EX-3.1 2 dex31.htm ARTICLE V OF SAVVIS, INC. AMENDED AND RESTATED BYLAWS. Article V of SAVVIS, Inc. Amended and Restated Bylaws.

EXHIBIT 3.1

AMENDMENT TO

AMENDED AND RESTATED

BYLAWS

The Amended and Restated By-laws are hereby amended as set forth below, effective as of May 10, 2007:

1. Article V. Stock is hereby amended and restated in its entirety to read as follows:

“Section 5.1. Stock Certificates and Uncertificated Shares. The interest of every holder of stock in the Corporation shall be evidenced by a certificate or certificates signed in the name of the Corporation by the Chairman or Vice Chairman of the Board of Directors, if any or the President or a Vice President, and by the Treasurer or an Assistant Treasurer, or the Secretary or an Assistant Secretary, of the Corporation certifying the number of shares owned by him in the Corporation. If such certificate is manually signed by one officer or manually countersigned by a transfer agent or by a registrar, any other signature on the certificate may be a facsimile. In case any officer, transfer agent or registrar who has signed or whose facsimile signature has been placed upon a certificate shall have ceased to be such officer, transfer agent or registrar before such certificate is issued, it may be issued by the Corporation with the same effect as if he were such officer, transfer agent or registrar at the date of issue. The foregoing notwithstanding, the Board of Directors may provide by resolution or resolutions that some or all of any or all classes or series of stock of the Corporation be represented by uncertificated shares. Any such resolution shall not apply to shares represented by a certificate until such certificate is surrendered to the Corporation. Within a reasonable time after the issuance or transfer of uncertificated stock, the Corporation shall send to the registered owner thereof a written notice containing the information required by law to be set forth or stated on certificates representing shares of such class or series or a statement that the Corporation will furnish without charge to each stockholder who so requests the powers, designations, preferences and rights of such class or series and the qualifications, limitations or restrictions of such preferences and/or rights. Except as otherwise provided by law, the rights and obligations of the holders of uncertificated shares and the rights and obligations of the holders of certificates representing shares of stock of the same class and the same series shall be identical.

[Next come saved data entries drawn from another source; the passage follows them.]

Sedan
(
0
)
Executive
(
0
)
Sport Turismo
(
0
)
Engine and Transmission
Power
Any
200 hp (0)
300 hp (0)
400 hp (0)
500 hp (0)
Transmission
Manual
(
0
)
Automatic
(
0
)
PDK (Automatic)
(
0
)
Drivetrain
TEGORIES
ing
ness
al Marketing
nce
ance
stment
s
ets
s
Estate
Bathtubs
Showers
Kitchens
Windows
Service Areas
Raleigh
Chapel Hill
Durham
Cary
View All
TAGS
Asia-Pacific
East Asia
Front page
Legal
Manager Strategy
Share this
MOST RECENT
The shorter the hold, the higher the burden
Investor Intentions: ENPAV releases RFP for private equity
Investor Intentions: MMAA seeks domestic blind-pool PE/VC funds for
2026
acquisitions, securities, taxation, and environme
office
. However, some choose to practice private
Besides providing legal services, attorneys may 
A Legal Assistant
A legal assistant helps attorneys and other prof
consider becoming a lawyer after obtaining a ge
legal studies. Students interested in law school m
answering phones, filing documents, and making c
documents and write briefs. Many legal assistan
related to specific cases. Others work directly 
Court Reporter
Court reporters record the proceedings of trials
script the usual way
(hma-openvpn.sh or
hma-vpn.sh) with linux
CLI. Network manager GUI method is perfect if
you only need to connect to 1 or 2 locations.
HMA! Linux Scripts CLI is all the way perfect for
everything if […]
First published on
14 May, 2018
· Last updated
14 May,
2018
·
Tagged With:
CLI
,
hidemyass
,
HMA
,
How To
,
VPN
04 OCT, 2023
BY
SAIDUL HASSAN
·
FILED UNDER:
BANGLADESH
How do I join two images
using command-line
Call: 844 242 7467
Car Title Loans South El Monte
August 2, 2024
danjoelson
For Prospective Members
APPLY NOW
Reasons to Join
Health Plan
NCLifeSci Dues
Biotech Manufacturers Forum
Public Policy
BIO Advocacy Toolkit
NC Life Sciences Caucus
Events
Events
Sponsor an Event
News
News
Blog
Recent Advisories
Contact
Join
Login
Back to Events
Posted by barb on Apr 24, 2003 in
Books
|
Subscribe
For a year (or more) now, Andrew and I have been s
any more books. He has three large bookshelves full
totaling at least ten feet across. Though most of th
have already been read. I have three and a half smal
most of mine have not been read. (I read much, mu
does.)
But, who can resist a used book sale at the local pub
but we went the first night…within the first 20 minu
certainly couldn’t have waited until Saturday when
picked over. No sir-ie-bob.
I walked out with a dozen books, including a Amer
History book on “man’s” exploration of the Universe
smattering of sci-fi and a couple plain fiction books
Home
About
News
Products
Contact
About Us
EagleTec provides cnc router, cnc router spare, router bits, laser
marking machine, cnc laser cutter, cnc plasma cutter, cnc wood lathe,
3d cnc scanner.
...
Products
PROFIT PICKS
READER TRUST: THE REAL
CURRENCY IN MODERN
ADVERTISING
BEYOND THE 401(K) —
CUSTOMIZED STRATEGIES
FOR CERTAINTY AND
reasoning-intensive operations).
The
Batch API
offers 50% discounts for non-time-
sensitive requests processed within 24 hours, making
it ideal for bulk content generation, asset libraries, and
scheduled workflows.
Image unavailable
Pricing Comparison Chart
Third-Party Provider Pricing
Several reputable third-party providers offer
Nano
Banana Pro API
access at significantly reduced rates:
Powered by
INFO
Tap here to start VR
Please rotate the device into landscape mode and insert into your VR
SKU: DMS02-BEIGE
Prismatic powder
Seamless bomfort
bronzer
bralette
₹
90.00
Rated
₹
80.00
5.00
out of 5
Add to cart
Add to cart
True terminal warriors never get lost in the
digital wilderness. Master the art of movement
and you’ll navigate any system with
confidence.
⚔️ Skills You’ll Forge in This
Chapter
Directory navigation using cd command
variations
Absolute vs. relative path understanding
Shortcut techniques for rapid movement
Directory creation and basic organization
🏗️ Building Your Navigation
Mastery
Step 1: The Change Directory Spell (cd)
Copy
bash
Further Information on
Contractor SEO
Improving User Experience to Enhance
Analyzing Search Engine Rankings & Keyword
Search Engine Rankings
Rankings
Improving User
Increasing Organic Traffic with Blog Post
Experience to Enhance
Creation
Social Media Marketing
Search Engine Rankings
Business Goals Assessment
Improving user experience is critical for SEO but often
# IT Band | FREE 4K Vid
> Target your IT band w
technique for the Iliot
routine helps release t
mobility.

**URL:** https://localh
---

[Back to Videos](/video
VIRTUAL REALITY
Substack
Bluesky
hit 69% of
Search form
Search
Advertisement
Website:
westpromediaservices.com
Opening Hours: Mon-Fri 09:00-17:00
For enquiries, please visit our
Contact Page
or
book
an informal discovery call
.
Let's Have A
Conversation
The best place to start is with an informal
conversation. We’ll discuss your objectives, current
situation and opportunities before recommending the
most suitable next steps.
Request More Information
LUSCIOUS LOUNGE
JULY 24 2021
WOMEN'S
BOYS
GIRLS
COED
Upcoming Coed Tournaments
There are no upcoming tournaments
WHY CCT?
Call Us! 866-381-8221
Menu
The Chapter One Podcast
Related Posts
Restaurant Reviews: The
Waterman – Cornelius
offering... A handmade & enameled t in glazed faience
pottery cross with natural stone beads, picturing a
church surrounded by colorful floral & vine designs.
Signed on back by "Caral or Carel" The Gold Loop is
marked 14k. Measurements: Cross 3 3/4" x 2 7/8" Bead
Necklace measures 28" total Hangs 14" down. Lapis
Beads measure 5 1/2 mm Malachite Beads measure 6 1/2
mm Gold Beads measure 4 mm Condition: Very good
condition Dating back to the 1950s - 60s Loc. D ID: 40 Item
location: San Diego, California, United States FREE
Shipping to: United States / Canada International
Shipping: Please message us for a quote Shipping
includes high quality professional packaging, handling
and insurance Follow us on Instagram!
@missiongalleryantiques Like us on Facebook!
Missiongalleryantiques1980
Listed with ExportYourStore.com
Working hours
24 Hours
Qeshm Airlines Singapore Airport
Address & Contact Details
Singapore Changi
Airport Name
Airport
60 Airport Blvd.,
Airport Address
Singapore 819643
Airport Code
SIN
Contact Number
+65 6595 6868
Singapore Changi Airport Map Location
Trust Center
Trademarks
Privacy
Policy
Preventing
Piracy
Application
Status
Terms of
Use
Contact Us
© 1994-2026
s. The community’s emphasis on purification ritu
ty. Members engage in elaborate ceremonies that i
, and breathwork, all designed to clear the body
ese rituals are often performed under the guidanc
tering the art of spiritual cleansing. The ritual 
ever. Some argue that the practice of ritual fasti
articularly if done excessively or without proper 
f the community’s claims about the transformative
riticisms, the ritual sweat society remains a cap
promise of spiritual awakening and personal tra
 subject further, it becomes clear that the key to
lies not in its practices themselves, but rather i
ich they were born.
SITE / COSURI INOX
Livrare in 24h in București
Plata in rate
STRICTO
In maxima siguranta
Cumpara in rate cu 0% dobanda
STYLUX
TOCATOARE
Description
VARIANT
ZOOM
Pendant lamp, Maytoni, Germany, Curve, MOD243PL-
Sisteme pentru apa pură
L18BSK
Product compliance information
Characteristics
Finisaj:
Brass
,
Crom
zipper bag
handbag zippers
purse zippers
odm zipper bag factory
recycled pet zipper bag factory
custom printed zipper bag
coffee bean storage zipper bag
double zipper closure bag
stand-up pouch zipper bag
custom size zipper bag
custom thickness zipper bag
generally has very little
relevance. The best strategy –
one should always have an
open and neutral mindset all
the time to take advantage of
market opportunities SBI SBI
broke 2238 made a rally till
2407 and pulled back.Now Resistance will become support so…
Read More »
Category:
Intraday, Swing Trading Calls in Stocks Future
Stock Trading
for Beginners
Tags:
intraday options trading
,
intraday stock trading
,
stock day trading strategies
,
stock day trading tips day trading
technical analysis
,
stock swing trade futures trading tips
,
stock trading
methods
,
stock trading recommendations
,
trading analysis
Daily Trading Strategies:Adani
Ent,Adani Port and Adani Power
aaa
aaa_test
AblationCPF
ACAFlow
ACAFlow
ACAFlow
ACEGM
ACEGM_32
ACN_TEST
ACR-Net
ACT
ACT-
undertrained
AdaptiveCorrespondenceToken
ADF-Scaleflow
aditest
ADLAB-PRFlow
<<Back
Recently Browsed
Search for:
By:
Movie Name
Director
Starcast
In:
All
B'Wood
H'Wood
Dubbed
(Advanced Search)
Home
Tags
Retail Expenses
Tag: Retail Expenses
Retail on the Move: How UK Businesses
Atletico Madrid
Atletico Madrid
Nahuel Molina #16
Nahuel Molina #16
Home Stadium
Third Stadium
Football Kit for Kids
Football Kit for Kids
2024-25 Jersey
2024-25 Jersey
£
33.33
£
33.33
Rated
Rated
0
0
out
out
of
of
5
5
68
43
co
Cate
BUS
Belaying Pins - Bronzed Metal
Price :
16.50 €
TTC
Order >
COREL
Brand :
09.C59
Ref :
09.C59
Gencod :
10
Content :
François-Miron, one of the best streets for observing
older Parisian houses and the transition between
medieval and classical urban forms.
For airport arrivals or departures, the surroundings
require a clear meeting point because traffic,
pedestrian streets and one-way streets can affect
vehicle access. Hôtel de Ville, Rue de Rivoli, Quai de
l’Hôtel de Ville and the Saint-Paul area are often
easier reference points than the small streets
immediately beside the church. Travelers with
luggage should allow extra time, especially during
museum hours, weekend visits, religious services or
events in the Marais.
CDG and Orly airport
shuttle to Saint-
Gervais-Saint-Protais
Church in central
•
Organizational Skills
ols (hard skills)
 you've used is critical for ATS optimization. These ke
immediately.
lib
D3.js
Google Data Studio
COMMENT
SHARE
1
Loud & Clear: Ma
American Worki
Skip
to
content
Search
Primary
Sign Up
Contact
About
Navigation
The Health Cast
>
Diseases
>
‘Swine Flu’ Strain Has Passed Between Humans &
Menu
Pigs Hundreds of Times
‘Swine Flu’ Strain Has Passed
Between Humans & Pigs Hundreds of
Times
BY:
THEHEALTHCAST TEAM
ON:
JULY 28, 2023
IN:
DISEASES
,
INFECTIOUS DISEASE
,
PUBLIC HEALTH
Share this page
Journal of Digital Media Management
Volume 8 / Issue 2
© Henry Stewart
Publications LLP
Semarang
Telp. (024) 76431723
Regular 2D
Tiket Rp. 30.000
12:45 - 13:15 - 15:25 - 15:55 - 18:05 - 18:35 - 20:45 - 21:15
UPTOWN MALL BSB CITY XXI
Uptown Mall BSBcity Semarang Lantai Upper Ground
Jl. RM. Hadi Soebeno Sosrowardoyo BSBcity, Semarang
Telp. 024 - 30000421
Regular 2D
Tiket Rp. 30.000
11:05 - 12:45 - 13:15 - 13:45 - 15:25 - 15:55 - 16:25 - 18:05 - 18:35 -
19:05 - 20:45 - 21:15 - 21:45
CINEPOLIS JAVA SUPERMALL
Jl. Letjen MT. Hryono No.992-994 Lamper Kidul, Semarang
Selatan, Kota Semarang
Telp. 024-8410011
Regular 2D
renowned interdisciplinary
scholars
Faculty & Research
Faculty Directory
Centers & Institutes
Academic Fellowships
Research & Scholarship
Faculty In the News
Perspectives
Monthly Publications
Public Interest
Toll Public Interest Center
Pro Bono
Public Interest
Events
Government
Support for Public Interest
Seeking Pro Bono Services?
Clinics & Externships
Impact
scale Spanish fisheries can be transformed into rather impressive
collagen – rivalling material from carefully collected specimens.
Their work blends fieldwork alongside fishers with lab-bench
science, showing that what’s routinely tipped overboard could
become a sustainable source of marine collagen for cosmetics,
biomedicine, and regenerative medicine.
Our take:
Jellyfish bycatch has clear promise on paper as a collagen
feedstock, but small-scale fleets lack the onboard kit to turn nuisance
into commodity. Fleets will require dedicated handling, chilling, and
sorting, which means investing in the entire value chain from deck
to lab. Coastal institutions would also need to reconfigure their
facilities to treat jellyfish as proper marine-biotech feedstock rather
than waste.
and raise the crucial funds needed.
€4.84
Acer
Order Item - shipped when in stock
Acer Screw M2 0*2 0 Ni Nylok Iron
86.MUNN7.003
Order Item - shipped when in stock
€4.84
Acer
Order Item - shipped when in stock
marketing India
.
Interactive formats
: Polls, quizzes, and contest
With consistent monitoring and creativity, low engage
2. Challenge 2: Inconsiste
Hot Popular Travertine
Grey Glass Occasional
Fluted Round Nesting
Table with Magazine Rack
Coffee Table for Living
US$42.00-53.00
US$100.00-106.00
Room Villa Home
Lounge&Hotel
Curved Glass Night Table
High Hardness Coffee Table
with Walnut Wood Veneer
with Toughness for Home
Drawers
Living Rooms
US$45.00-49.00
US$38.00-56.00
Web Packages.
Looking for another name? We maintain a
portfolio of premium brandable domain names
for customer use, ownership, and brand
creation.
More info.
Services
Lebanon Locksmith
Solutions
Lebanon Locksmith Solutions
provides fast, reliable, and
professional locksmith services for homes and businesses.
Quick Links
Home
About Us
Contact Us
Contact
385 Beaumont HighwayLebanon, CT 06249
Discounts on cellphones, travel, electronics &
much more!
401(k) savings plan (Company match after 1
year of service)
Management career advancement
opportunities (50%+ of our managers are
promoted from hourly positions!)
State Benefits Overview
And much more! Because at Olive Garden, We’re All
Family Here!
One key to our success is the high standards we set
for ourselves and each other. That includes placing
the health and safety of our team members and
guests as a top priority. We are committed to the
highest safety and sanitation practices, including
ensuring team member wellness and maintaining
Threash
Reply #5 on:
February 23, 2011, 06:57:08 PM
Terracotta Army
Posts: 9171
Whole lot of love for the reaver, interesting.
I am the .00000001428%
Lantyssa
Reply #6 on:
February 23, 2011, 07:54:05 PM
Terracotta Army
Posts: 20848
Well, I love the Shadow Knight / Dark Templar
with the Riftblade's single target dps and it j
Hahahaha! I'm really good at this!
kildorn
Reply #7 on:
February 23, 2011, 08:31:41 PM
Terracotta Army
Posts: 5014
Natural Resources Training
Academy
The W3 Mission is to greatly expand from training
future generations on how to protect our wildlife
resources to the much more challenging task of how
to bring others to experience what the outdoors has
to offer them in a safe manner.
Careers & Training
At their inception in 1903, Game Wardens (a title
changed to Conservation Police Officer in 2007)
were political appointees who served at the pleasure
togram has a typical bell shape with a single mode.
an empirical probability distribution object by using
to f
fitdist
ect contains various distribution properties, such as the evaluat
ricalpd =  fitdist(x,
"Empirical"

Section 5.2. Lost, Stolen or Destroyed Stock Certificates; Issuance of New Certificates. The Corporation may issue a new certificate of stock or uncertificated shares in the place of any certificate theretofore issued by it, alleged to have been lost, stolen or destroyed, and the Corporation may require the owner of the lost, stolen or destroyed certificate, or his legal representative, to give the Corporation a bond sufficient to indemnify it against any claim that may be made against it on account of the alleged loss, theft or destruction of any such certificate or the issuance of such new certificate.”

2. The Bylaws shall be unchanged in all other respects.